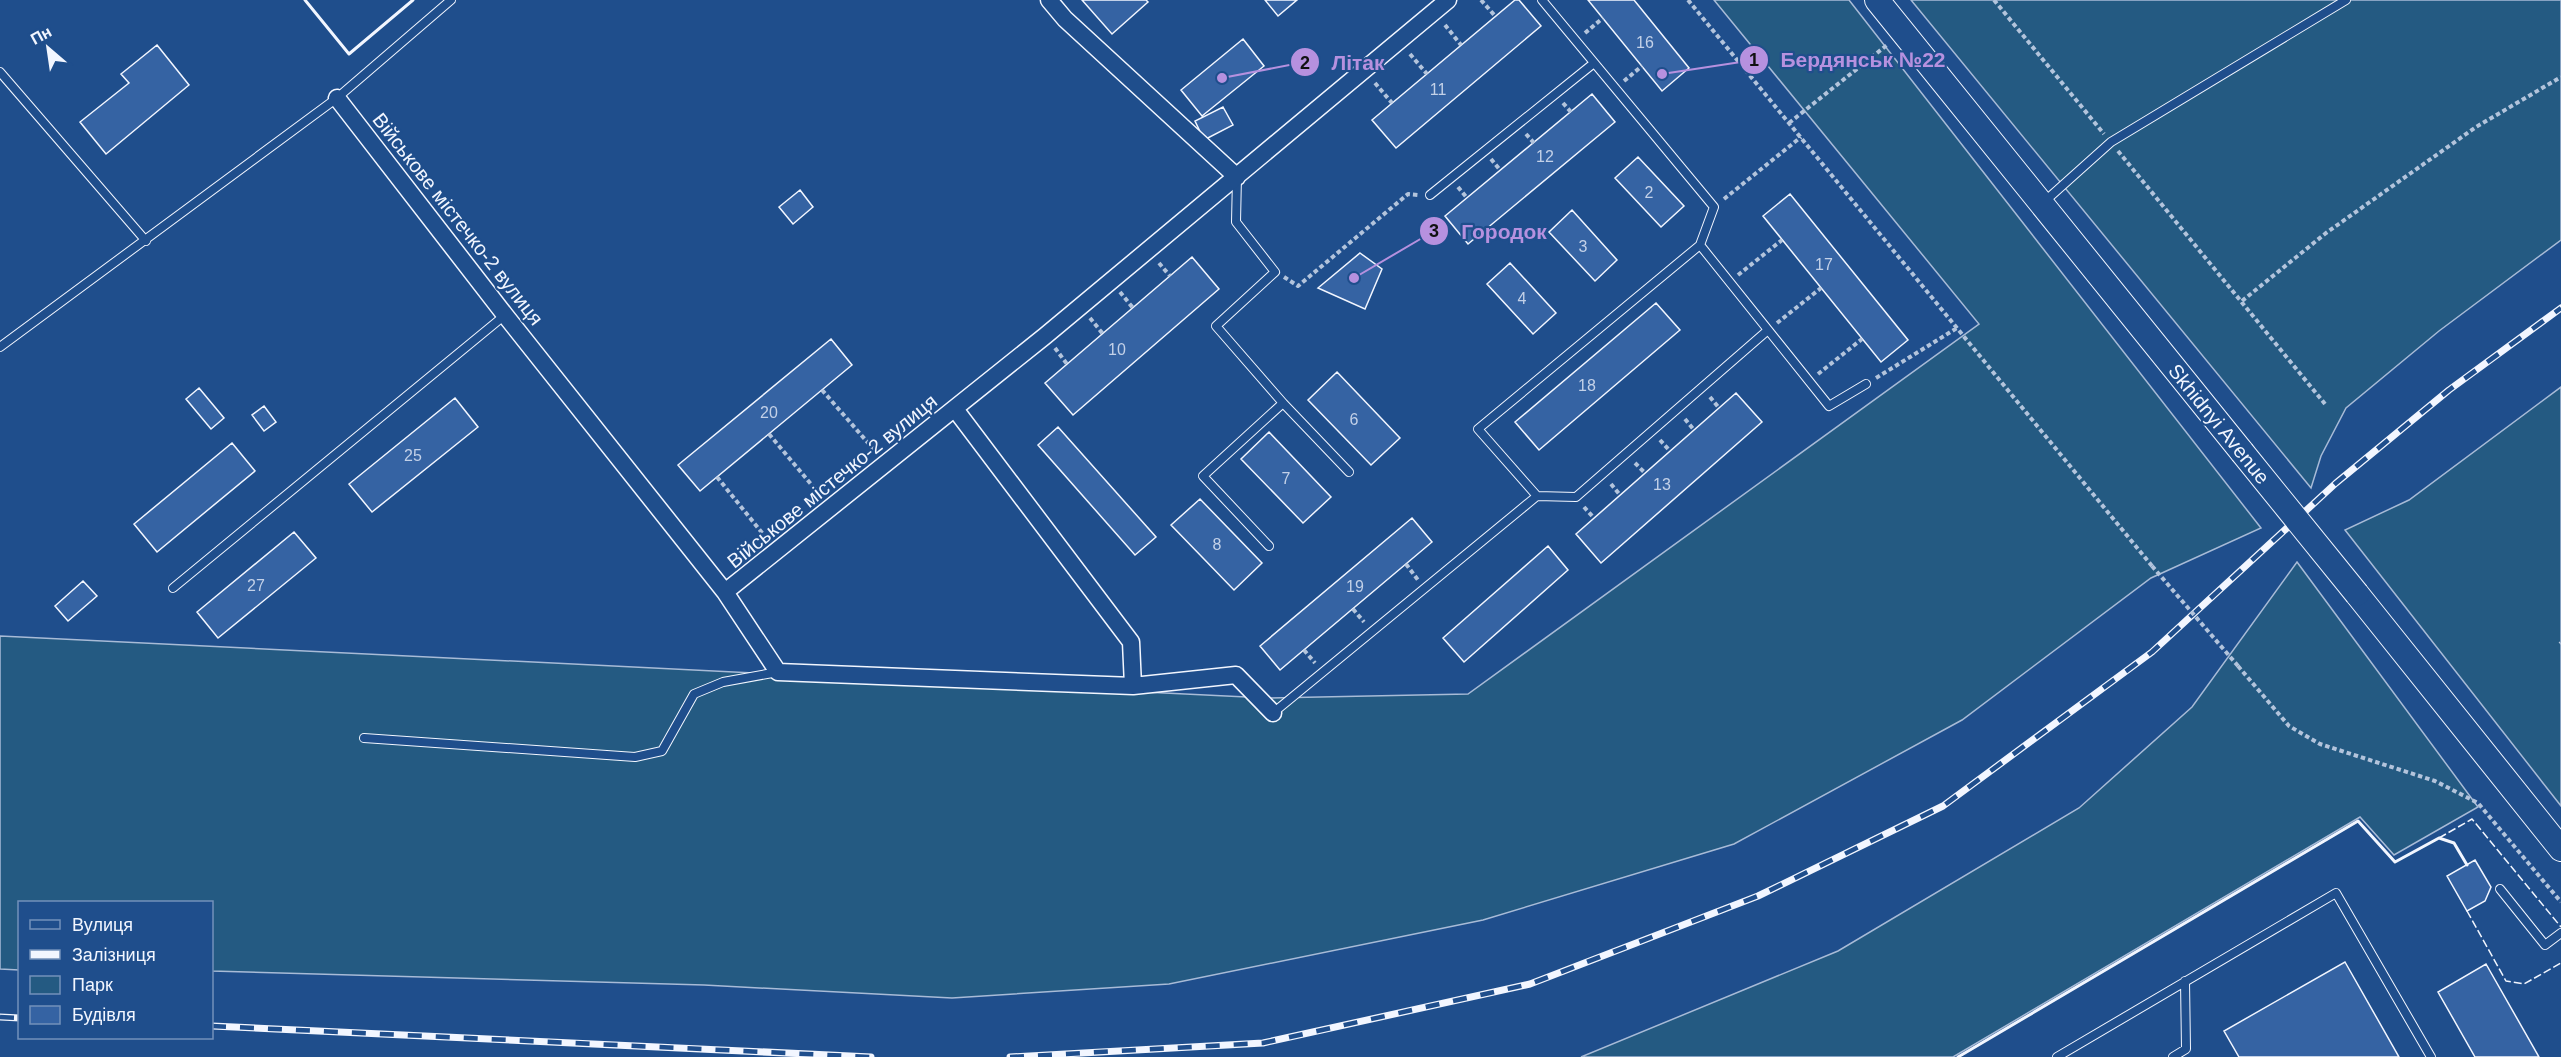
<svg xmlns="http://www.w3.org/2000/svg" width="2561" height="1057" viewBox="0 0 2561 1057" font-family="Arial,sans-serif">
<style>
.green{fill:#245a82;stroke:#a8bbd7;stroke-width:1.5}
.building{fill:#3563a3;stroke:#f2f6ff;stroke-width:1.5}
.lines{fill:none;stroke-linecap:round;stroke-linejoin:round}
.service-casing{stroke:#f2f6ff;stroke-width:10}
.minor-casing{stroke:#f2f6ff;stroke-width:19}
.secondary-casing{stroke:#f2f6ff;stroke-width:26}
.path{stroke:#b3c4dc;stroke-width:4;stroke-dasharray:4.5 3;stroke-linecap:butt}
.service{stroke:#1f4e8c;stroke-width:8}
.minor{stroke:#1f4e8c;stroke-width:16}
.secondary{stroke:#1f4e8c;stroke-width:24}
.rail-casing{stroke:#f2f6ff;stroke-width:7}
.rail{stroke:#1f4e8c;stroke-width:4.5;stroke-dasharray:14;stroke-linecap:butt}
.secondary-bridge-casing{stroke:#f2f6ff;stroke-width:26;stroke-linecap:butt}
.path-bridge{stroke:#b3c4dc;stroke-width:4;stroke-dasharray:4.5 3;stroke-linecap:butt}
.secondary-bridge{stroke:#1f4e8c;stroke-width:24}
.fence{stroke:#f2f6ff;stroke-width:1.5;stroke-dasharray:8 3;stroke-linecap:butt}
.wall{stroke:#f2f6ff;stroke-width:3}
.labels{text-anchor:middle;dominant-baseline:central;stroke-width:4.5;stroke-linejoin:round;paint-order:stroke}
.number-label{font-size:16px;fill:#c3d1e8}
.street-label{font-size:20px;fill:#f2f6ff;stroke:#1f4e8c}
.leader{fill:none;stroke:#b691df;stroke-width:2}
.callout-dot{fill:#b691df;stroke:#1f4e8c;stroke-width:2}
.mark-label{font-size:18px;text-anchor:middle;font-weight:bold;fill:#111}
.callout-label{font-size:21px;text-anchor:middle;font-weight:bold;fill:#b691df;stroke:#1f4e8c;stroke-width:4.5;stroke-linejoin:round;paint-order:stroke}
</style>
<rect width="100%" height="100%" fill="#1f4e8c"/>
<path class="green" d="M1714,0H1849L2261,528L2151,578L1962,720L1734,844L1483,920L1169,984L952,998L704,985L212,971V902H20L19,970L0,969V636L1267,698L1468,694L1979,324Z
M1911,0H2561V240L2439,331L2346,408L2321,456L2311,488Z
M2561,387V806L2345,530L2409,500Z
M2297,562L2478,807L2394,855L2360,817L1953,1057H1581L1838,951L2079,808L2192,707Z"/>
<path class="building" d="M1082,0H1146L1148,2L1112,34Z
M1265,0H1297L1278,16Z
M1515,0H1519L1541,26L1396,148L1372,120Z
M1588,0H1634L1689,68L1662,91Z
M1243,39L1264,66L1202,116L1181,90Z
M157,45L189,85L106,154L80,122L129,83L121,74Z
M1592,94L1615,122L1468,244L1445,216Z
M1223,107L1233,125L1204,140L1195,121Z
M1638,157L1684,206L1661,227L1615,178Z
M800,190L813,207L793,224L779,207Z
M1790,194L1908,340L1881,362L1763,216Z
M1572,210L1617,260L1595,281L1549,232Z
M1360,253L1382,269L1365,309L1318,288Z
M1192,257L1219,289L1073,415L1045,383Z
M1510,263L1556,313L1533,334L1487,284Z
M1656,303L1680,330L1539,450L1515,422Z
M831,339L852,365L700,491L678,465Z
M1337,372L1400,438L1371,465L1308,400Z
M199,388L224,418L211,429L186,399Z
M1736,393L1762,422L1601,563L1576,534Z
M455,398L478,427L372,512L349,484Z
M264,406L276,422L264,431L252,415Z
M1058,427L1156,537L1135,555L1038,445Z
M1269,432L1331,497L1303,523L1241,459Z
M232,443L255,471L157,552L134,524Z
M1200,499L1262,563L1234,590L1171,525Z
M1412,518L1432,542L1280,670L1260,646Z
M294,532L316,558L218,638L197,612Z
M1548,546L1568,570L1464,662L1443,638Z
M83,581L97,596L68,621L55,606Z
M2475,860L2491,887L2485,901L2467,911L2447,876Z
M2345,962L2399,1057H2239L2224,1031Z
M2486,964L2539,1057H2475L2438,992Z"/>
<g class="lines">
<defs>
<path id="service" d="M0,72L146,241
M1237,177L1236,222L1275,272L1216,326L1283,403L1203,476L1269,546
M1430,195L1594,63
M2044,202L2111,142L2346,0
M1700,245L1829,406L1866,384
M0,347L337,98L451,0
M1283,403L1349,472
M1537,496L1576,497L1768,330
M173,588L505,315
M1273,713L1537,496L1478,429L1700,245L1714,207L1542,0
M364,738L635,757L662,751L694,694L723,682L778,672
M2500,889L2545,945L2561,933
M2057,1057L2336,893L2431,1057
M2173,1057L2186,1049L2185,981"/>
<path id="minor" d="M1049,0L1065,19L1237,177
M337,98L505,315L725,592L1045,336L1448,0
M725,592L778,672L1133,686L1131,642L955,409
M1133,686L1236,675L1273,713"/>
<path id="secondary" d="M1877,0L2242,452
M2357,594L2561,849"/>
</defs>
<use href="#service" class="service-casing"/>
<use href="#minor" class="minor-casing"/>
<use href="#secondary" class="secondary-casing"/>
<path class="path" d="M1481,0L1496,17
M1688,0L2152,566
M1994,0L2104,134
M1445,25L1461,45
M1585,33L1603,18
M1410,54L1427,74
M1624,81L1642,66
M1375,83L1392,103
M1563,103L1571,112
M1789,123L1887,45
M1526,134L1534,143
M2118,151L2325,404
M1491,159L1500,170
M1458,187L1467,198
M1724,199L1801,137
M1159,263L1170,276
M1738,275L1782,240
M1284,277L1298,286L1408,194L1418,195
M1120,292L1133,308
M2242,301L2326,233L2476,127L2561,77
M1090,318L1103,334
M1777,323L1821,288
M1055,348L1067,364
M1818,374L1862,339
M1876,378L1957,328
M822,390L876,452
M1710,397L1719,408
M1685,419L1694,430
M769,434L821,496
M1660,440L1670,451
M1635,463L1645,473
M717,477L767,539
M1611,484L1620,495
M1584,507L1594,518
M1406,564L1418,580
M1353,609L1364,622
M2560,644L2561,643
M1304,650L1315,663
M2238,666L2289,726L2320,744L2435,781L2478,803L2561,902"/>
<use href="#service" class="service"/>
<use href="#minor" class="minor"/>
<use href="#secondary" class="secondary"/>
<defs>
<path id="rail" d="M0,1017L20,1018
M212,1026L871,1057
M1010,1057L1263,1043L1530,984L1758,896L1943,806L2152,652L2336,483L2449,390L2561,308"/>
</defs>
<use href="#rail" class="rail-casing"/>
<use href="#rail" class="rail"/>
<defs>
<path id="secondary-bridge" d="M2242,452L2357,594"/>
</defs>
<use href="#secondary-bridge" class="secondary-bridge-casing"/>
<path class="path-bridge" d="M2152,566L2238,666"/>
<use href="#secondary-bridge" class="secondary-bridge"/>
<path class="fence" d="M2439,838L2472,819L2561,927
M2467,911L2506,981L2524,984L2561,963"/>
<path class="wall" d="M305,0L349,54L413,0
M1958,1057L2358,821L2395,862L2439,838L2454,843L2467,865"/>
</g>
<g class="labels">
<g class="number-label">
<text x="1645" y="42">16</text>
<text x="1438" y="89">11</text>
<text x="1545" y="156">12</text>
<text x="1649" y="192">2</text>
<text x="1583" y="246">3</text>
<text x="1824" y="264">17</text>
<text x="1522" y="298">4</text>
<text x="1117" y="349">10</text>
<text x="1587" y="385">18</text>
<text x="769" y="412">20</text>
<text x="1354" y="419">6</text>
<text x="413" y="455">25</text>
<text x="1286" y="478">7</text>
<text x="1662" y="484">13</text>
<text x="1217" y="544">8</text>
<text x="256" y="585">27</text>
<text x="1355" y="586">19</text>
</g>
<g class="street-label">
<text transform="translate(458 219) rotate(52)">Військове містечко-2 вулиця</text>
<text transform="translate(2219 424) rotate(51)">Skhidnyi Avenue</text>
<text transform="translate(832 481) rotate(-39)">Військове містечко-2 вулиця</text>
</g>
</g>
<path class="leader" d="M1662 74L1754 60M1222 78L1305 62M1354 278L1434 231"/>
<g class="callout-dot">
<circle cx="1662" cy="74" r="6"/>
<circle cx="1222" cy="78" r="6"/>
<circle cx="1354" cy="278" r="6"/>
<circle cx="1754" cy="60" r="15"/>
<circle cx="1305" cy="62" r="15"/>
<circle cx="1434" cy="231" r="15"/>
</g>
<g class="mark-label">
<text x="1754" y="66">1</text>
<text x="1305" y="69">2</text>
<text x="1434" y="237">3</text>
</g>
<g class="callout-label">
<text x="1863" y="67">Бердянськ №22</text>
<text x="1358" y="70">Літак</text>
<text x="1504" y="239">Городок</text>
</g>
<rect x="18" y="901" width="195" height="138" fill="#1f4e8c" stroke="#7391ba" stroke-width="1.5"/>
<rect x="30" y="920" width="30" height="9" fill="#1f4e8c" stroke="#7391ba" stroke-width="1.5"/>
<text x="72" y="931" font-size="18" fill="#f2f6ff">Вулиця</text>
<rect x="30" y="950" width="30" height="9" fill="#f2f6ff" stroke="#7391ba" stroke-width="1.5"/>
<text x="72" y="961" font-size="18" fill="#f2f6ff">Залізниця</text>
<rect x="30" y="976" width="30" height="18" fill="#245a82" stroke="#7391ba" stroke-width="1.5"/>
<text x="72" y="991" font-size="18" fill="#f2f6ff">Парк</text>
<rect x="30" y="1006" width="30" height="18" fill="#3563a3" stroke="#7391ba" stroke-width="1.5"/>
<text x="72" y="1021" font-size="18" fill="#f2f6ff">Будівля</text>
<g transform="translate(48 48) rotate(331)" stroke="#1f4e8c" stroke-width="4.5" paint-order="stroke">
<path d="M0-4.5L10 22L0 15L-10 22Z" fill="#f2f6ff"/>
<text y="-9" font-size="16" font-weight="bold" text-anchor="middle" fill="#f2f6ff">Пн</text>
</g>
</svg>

______

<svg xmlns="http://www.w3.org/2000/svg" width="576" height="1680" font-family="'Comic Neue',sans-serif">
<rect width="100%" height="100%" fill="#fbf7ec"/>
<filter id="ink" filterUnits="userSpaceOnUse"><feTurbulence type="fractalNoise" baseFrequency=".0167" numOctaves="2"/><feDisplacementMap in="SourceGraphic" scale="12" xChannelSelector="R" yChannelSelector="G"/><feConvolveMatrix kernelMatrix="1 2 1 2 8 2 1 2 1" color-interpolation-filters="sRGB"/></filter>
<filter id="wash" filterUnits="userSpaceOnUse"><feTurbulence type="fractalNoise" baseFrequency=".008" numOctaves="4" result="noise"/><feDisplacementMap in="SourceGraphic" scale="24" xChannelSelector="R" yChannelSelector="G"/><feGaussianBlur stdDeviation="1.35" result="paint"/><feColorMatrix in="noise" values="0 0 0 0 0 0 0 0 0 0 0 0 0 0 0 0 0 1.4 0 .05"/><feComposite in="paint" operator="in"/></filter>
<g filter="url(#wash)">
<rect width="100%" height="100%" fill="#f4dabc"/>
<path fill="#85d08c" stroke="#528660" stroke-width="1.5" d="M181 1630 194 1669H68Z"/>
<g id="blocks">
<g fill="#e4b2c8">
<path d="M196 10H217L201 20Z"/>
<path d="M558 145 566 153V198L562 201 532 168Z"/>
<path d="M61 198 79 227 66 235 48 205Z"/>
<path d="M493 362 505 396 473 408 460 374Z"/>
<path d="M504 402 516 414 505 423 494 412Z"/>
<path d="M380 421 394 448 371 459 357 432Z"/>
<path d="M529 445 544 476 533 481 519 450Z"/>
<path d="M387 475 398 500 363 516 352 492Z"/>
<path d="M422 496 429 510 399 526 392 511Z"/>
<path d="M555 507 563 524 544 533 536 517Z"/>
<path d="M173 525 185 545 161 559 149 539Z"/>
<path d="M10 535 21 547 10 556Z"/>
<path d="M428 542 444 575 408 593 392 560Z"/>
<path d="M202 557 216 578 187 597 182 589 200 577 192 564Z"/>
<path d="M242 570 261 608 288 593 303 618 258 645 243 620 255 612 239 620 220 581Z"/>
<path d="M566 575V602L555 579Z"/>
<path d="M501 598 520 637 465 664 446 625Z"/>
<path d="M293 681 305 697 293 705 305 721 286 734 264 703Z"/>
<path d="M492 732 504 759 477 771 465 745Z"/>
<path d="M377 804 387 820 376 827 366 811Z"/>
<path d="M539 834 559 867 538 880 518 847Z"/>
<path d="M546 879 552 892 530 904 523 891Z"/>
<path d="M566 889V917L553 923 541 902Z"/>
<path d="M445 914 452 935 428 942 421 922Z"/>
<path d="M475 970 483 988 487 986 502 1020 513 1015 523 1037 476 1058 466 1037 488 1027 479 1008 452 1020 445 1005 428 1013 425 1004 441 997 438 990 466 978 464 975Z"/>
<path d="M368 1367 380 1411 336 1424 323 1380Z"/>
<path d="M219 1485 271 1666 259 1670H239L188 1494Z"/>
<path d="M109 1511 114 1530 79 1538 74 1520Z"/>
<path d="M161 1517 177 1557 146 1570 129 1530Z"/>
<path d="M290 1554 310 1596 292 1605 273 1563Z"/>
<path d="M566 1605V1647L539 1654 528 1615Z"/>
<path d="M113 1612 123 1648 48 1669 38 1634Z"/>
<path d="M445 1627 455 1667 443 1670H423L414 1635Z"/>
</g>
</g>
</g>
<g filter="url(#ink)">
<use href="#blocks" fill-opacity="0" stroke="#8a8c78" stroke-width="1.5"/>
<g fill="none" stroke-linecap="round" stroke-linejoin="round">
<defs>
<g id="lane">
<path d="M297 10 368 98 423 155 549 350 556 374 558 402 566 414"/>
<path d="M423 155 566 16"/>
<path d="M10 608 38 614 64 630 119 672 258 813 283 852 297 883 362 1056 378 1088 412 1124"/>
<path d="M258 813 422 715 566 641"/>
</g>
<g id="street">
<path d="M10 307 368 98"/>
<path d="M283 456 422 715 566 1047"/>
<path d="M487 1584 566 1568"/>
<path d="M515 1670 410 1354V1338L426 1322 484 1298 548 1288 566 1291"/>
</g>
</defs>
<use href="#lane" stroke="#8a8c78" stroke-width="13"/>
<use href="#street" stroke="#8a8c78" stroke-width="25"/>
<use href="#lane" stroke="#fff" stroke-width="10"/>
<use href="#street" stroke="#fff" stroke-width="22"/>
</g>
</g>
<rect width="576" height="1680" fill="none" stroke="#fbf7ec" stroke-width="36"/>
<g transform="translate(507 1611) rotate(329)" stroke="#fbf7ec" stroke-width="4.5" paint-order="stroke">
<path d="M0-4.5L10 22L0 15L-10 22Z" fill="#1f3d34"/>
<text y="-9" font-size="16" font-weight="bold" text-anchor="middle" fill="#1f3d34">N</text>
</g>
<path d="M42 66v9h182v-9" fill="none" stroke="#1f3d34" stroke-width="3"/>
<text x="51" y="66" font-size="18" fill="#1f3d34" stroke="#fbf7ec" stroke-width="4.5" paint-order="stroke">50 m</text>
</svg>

______

== Exercise instructions ==
For each line in the material above that contains the string "lines", make a copy.

== Result for this exercise ==
.lines{fill:none;stroke-linecap:round;stroke-linejoin:round}
<g class="lines">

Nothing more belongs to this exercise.